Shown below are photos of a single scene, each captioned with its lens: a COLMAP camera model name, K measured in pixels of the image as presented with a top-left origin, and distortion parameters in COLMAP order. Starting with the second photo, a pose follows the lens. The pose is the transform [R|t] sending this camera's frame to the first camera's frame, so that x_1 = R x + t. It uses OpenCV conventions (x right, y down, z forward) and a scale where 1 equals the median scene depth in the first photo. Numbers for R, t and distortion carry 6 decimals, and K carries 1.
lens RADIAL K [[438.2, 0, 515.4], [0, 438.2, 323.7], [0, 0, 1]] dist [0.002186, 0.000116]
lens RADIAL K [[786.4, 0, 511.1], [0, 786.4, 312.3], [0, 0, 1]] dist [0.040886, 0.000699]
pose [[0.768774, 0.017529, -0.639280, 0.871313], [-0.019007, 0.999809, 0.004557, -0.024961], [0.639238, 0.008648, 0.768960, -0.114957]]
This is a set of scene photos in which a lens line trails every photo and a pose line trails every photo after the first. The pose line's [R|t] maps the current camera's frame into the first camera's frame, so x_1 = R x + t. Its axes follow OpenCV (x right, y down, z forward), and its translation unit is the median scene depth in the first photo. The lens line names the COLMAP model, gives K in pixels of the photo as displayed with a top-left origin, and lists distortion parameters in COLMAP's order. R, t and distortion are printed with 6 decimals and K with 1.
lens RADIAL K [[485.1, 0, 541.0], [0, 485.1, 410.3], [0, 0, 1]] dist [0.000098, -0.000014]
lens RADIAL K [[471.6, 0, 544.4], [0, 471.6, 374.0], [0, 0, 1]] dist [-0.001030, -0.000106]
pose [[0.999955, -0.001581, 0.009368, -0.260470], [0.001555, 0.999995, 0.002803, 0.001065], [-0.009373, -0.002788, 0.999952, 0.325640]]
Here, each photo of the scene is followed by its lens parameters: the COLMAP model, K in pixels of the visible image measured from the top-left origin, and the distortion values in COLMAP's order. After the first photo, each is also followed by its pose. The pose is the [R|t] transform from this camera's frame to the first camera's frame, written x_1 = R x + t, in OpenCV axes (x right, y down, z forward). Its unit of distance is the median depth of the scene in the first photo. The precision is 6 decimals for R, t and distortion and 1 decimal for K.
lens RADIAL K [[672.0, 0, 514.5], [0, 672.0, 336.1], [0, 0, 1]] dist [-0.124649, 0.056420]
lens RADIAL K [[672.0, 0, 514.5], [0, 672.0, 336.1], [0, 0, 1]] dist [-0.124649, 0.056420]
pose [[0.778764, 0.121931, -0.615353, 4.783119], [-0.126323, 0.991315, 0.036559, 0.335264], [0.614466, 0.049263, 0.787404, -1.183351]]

^^^^

Action item:
Transcribe the listing above verbatim, leaving every line whole.

Exercise output:
Shown below are photos of a single scene, each captioned with its lens: a COLMAP camera model name, K measured in pixels of the image as presented with a top-left origin, and distortion parameters in COLMAP order. Starting with the second photo, a pose follows the lens. The pose is the transform [R|t] sending this camera's frame to the first camera's frame, so that x_1 = R x + t. It uses OpenCV conventions (x right, y down, z forward) and a scale where 1 equals the median scene depth in the first photo. Numbers for R, t and distortion carry 6 decimals, and K carries 1.
lens RADIAL K [[438.2, 0, 515.4], [0, 438.2, 323.7], [0, 0, 1]] dist [0.002186, 0.000116]
lens RADIAL K [[786.4, 0, 511.1], [0, 786.4, 312.3], [0, 0, 1]] dist [0.040886, 0.000699]
pose [[0.768774, 0.017529, -0.639280, 0.871313], [-0.019007, 0.999809, 0.004557, -0.024961], [0.639238, 0.008648, 0.768960, -0.114957]]
This is a set of scene photos in which a lens line trails every photo and a pose line trails every photo after the first. The pose line's [R|t] maps the current camera's frame into the first camera's frame, so x_1 = R x + t. Its axes follow OpenCV (x right, y down, z forward), and its translation unit is the median scene depth in the first photo. The lens line names the COLMAP model, gives K in pixels of the photo as displayed with a top-left origin, and lists distortion parameters in COLMAP's order. R, t and distortion are printed with 6 decimals and K with 1.
lens RADIAL K [[485.1, 0, 541.0], [0, 485.1, 410.3], [0, 0, 1]] dist [0.000098, -0.000014]
lens RADIAL K [[471.6, 0, 544.4], [0, 471.6, 374.0], [0, 0, 1]] dist [-0.001030, -0.000106]
pose [[0.999955, -0.001581, 0.009368, -0.260470], [0.001555, 0.999995, 0.002803, 0.001065], [-0.009373, -0.002788, 0.999952, 0.325640]]
Here, each photo of the scene is followed by its lens parameters: the COLMAP model, K in pixels of the visible image measured from the top-left origin, and the distortion values in COLMAP's order. After the first photo, each is also followed by its pose. The pose is the [R|t] transform from this camera's frame to the first camera's frame, written x_1 = R x + t, in OpenCV axes (x right, y down, z forward). Its unit of distance is the median depth of the scene in the first photo. The precision is 6 decimals for R, t and distortion and 1 decimal for K.
lens RADIAL K [[672.0, 0, 514.5], [0, 672.0, 336.1], [0, 0, 1]] dist [-0.124649, 0.056420]
lens RADIAL K [[672.0, 0, 514.5], [0, 672.0, 336.1], [0, 0, 1]] dist [-0.124649, 0.056420]
pose [[0.778764, 0.121931, -0.615353, 4.783119], [-0.126323, 0.991315, 0.036559, 0.335264], [0.614466, 0.049263, 0.787404, -1.183351]]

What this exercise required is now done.